**Supplied data**
---

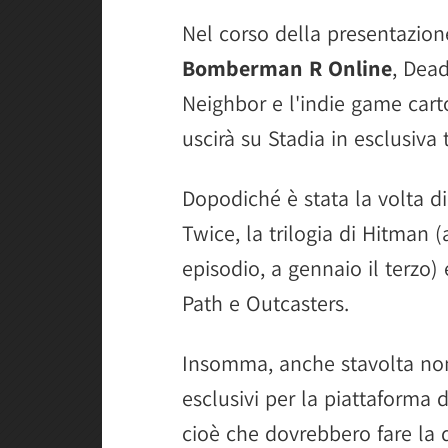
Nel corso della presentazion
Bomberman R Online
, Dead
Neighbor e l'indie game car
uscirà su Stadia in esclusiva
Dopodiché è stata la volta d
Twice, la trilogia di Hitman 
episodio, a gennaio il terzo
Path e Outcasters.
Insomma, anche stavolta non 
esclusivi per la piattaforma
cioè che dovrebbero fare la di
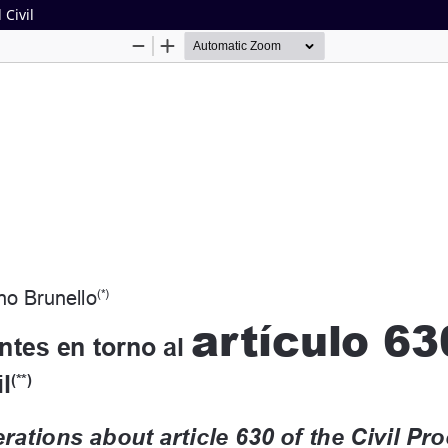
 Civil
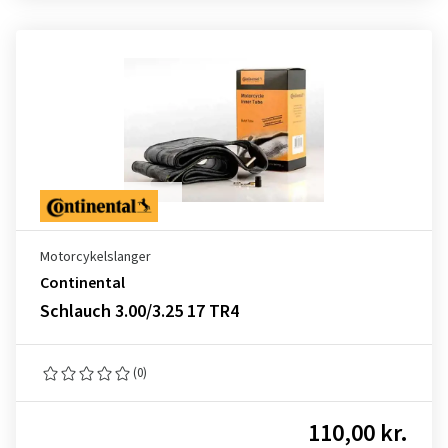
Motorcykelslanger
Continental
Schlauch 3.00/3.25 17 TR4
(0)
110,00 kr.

---

Print out the entries above word for word from the first line to the line containing "Insomma, anche stavolta non", both included, omitting the pictures.

Nel corso della presentazion
Bomberman R Online
, Dead
Neighbor e l'indie game car
uscirà su Stadia in esclusiva
Dopodiché è stata la volta d
Twice, la trilogia di Hitman 
episodio, a gennaio il terzo
Path e Outcasters.
Insomma, anche stavolta non 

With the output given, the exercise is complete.